Every entry below has to appear again in your reply, word for word, but no picture may.
---+---
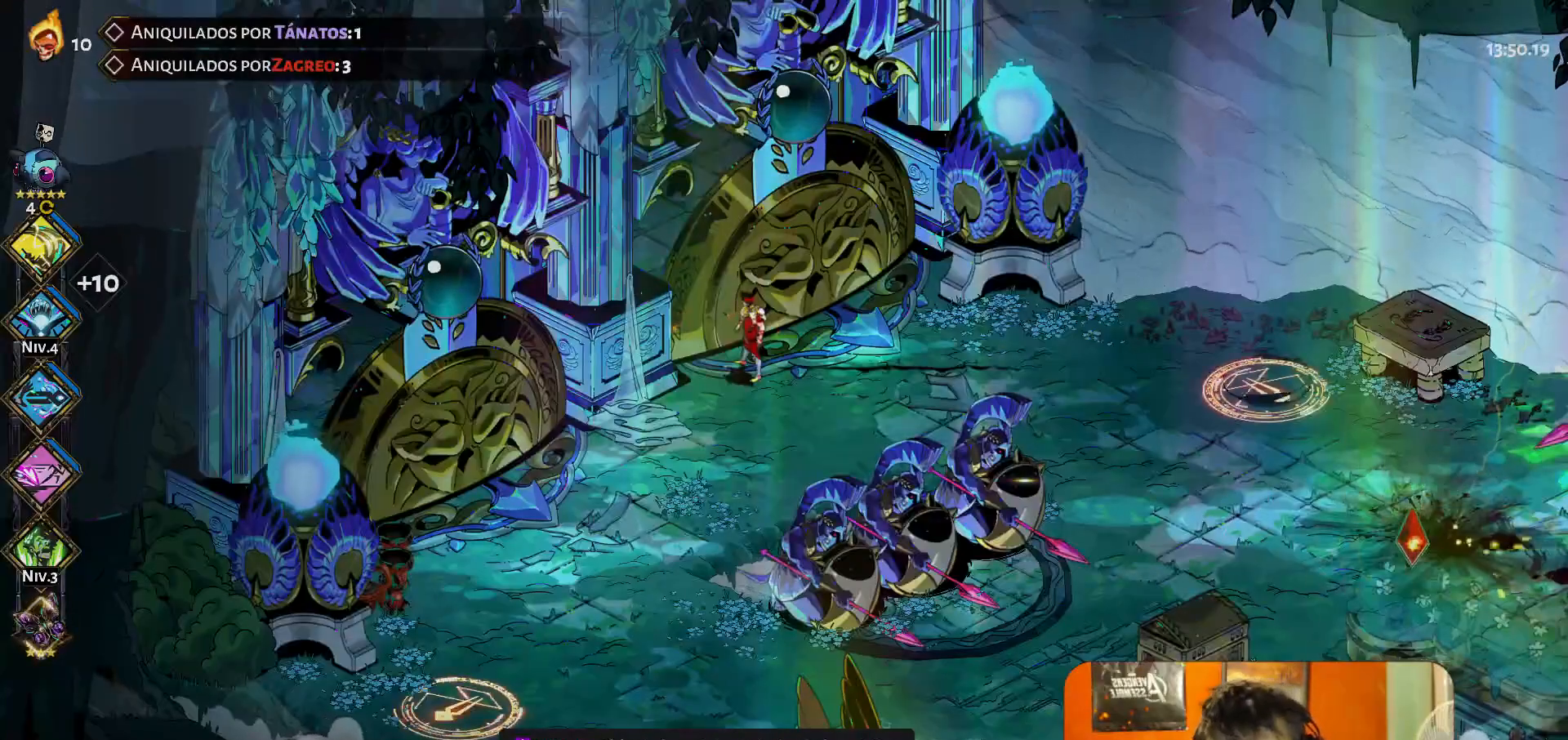
{"buttons": [], "left_stick": "center", "button_events": []}
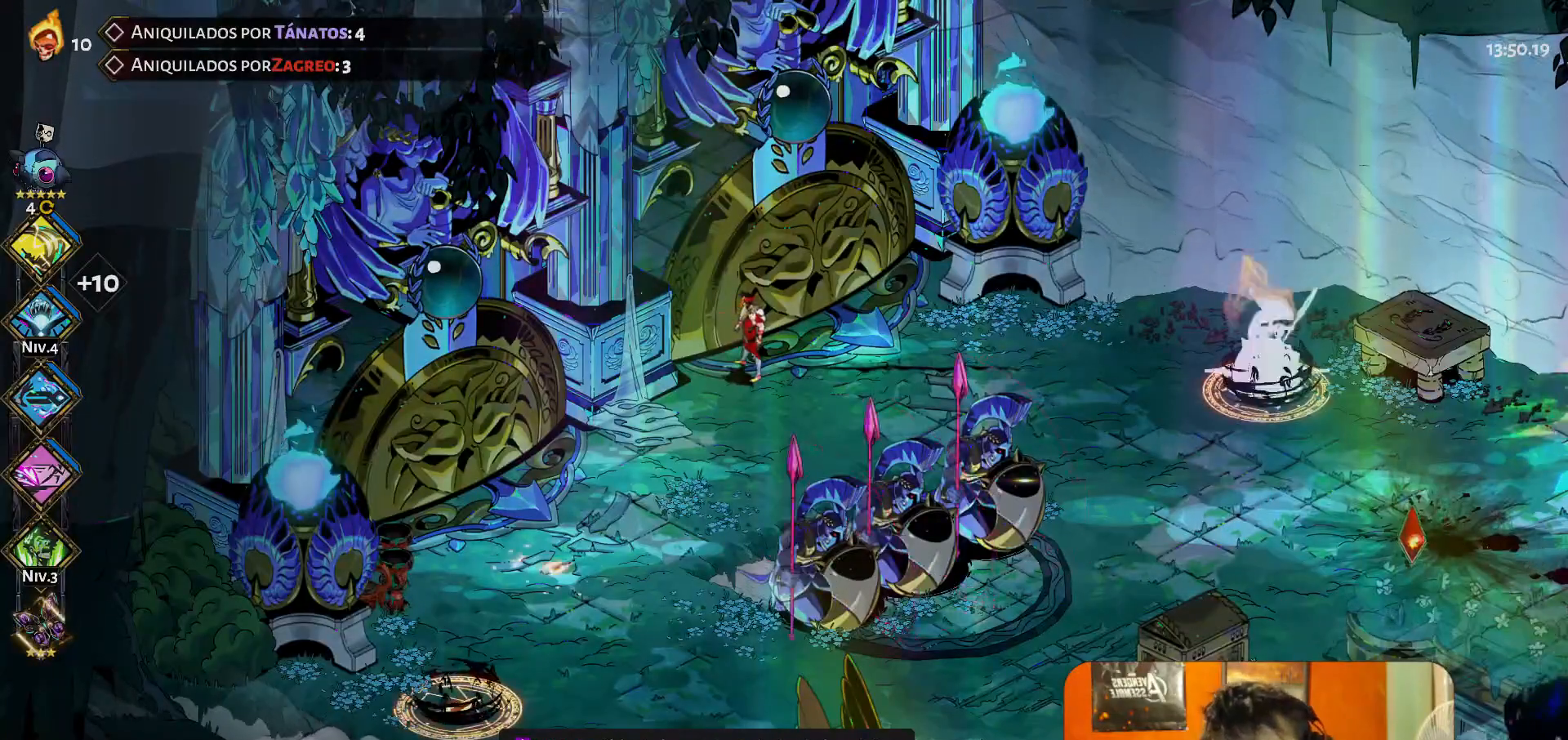
{"buttons": ["Y"], "left_stick": "down-left", "button_events": [[417, "Y", "down"]]}
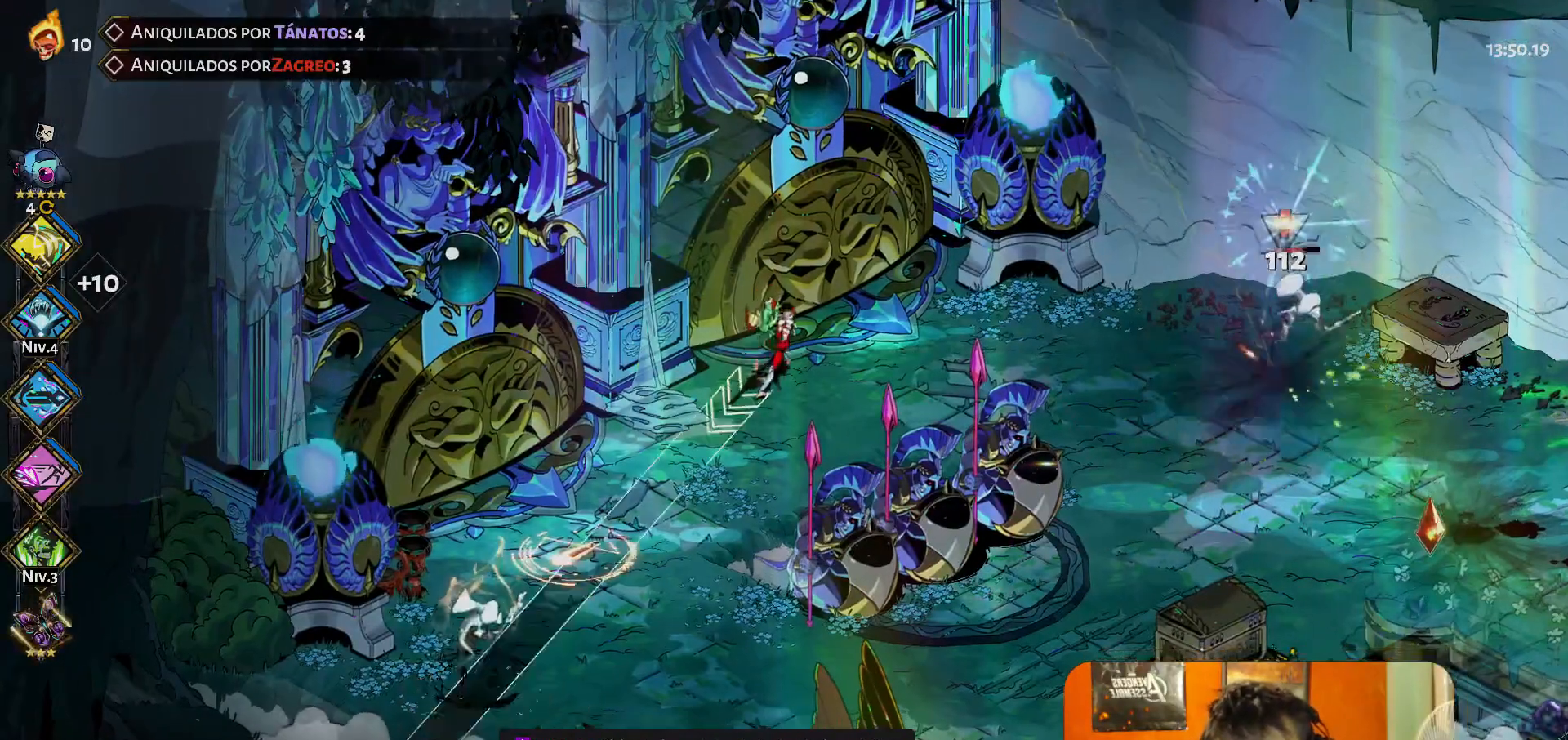
{"buttons": [], "left_stick": "center", "button_events": [[17, "Y", "up"]]}
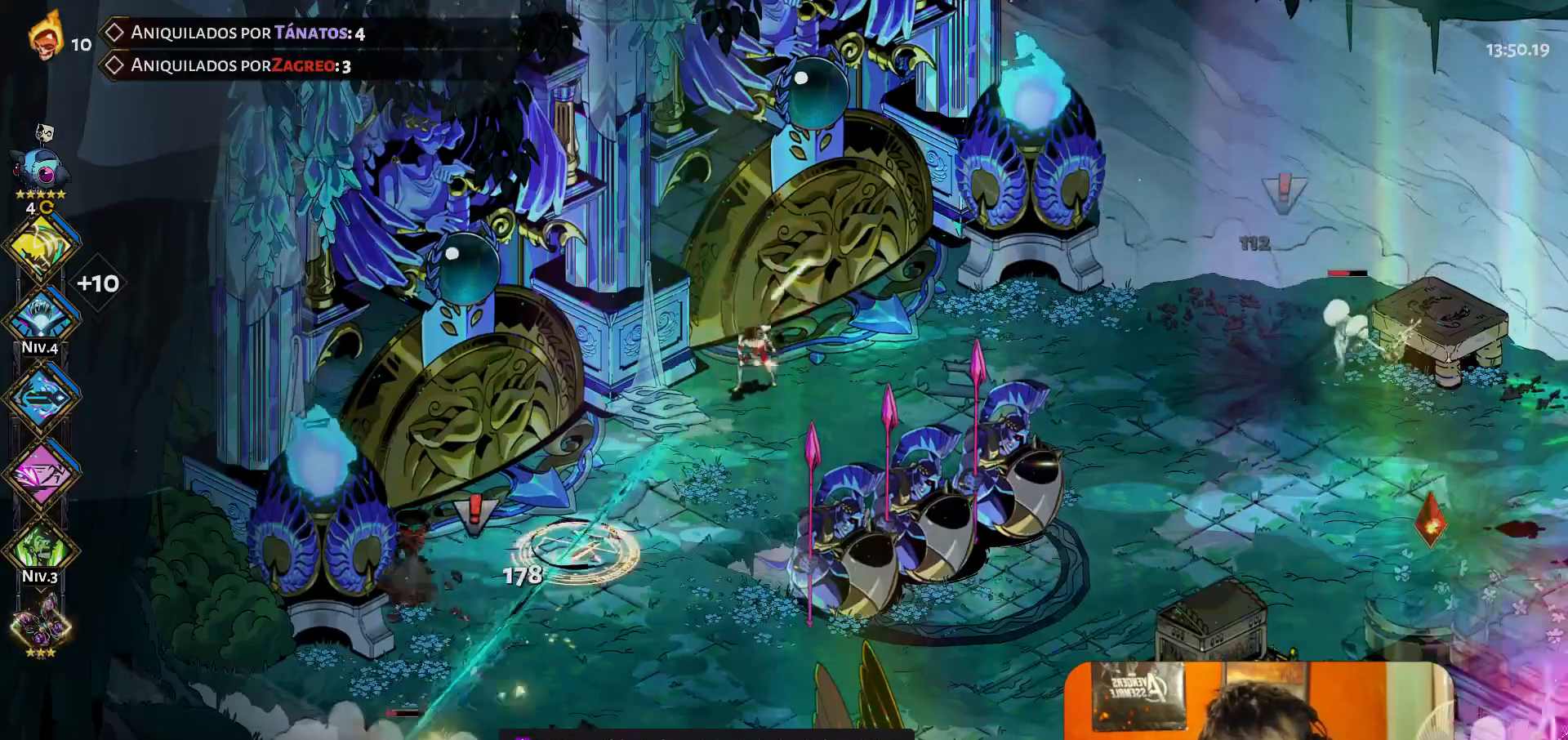
{"buttons": [], "left_stick": "center", "button_events": []}
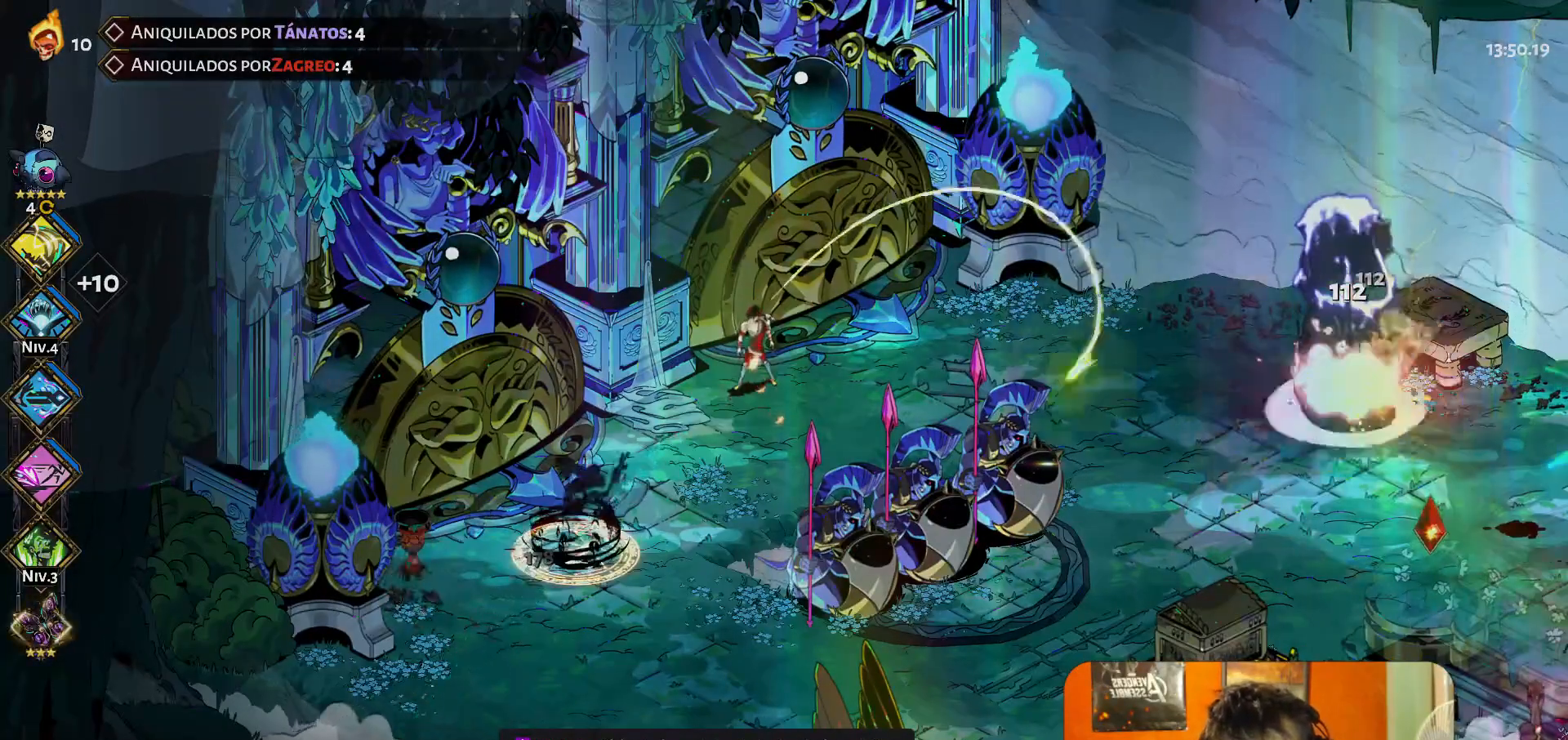
{"buttons": [], "left_stick": "center", "button_events": [[267, "Y", "down"], [383, "Y", "up"]]}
---+---
ANSWER AREA.
{"buttons": [], "left_stick": "center", "button_events": []}
{"buttons": ["Y"], "left_stick": "down-left", "button_events": [[417, "Y", "down"]]}
{"buttons": [], "left_stick": "center", "button_events": [[17, "Y", "up"]]}
{"buttons": [], "left_stick": "center", "button_events": []}
{"buttons": [], "left_stick": "center", "button_events": [[267, "Y", "down"], [383, "Y", "up"]]}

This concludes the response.